Dienstagnachmittag in Würzburg, eine Woche vor Heiligabend. Im Müller-Laden in der Innenstadt ist Hochbetrieb. Mittendrin steht Daniel Kestler, der die ersten Geschenke entgegennimmt, die das Verkaufsteam liebevoll eingepackt hat. "Oh, der Weihnachtsmann ohne Kostüm", sagt ein Kunde und verschwindet lachend hinter einem Spielzeugregal.
Kestler hat tatsächlich etwas mit dem Weihnachtsmann gemeinsam: Mit Unterstützung seiner Familie erfüllt er einen Wunschzettel - und zwar einen ganz besonderen. Um die 90 Wünsche stehen auf den drei Seiten Papier, die er ausgedruckt und mitgebracht hat. Sie kommen von Hannah, Luis und Leonie; Max, Luisa oder Malio. Sie alle müssen Weihnachten auf der Kinderkrebsstation des Uniklinikums Würzburg verbringen. Kestler will ihnen mit seiner Spende eine Freude machen.
Schon seit fünf Jahren bestellt der Kürnacher deshalb jeweils ein Geschenk für die kleinen und großen Kinder auf der Station. Meist um die Weihnachtszeit, einmal hat er auch schon zu Ostern geschenkt. Die Elterninitiative Regenbogen für leukämie- und tumorkranke Kinder Würzburg ist dankbar für das Angebot. "Wir freuen uns natürlich, und vor allem die Kinder", sagt Yevgeniya Ronis.
Kestler ist froh, dass sich das Team um die Übergabe kümmert
Der Verein übergibt die Geschenke in diesen Tagen an das psychosoziale Team der Uniklinik. Die Mitarbeitenden verteilen die Geschenke dann an die Kinder und Jugendlichen. Auf dem Gabentisch werden Spiele wie "Die Siedler von Catan", Bücher oder bunte Häkelwolle liegen. Kestler ist froh, dass sich das Team um die Übergabe kümmert. "Ich kann das nicht selbst, das bringe ich nicht übers Herz", sagt der 39-Jährige, der lieber im Hintergrund bleibt. Den Artikel verdankt er einer dankbaren Familie, die die Redaktion auf die Spendenaktion aufmerksam gemacht hat.
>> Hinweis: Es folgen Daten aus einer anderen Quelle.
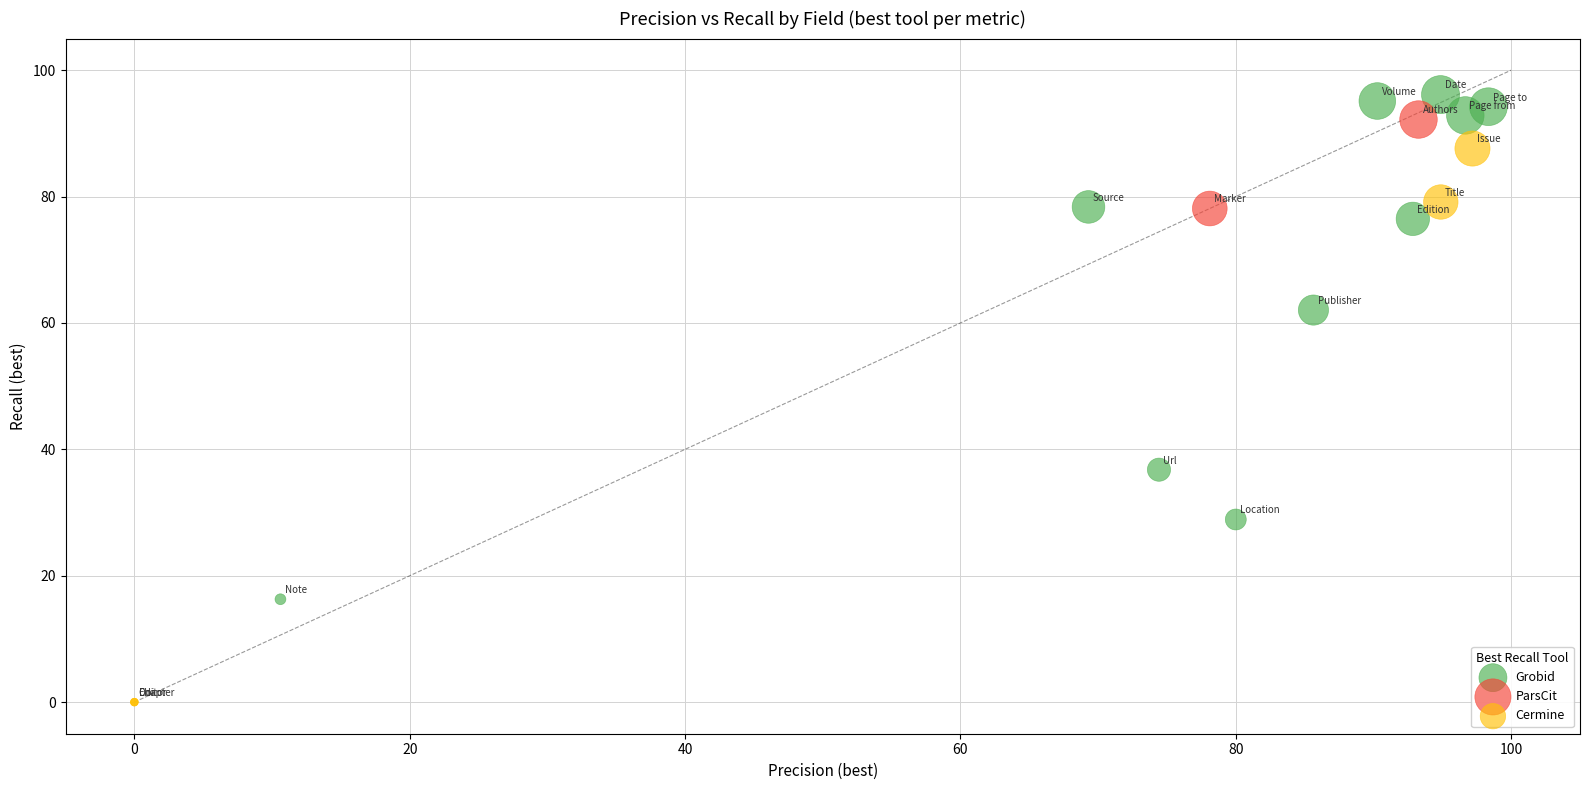

What are all the series names shown in the legend?

Grobid, ParsCit, Cermine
Kestler hat sie gestartet, nachdem er eine Begegnung mit einem krebskranken Jungen hatte, die ihm nahe ging. Zudem weiß er durch einen Fall in der Familie seiner Frau, welche Belastungen die Krankheit mit sich bringt. "Mir geht’s um Gerechtigkeit, und da wo die Gesundheit aufhört, hört auch die Gerechtigkeit auf", sagt er. Kestler ist ein Familienmensch und mit fünf Geschwistern aufgewachsen.
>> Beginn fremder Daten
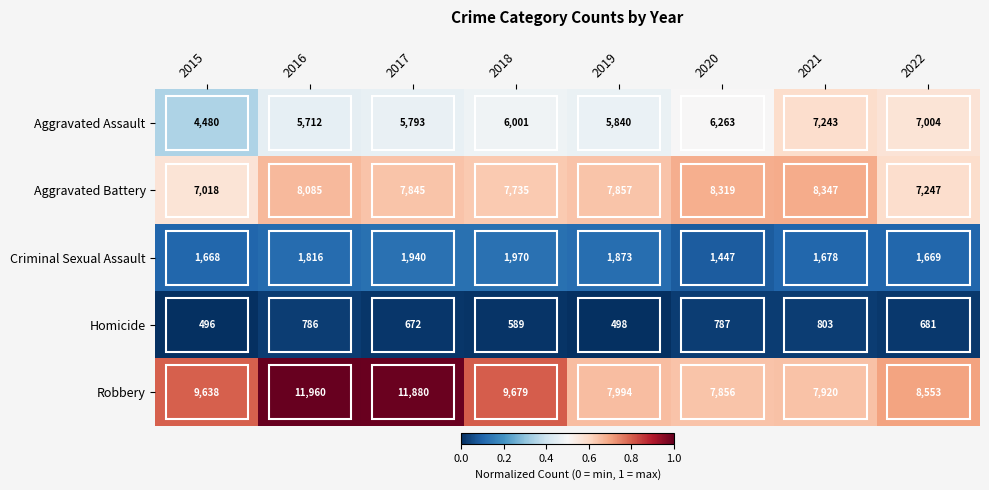

Read the Homicide value at 2017, to the nearest 50.

650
Manchmal nimmt er seine Kinder mit, wenn er die Geschenke abgibt
Heute hat er selbst drei Kinder im Alter von drei, sechs und neun Jahren. Der Gedanke, dass andere Kinder Weihnachten nicht zu Hause feiern können, macht ihn traurig. Er versucht seinen Kindern zu vermitteln, dass es wichtig ist, auch auf andere zu schauen. Manchmal nimmt er sie mit, wenn er die Geschenke abgibt. "Ich sage ihnen dann, dass wir dem Christkind helfen".
Die Geschenke, deren Wert sich zwischen zwei- und viertausend Euro summiert, sollen ein Zeichen der Aufmerksamkeit sein und Freude schenken. Kestler, der sich gerade mit der ersten Kognitivschule Deutschlands selbstständig gemacht hat, will auch an die Eltern denken. Er erzählt von einem Crepes-Maker und einem Beamer für den Aufenthaltsraum, schließlich verbringen die Angehörigen viel Zeit in der Klinik. Die Regenbogen-Initiative hat sich außerdem Spiele für den monatlichen Spieleabend gewünscht.
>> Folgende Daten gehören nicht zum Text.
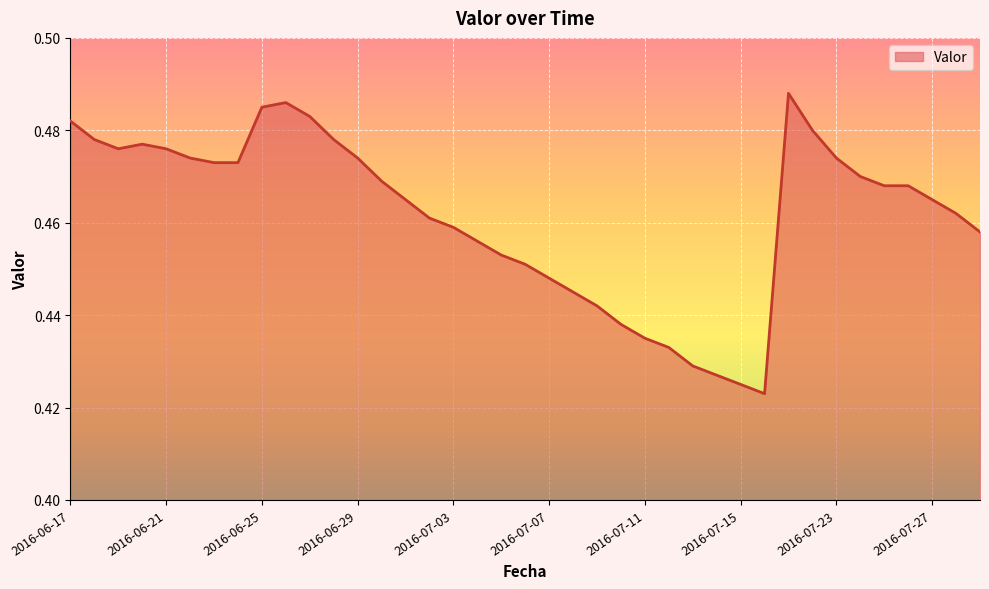

Does the chart have visible grid lines?

Yes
Fragt man ihn nach seinem eigenen Wunschzettel, lacht Kestler auf, bevor er wieder ernst wird. "Auch wenn es platt klingt, stände da wahrscheinlich die Gesundheit", sagt er und ergänzt: "Ich wünsche mir außerdem, dass diese Ich-Gesellschaft aufhört. Um zu helfen, muss man auch gar nicht so weit weg schauen".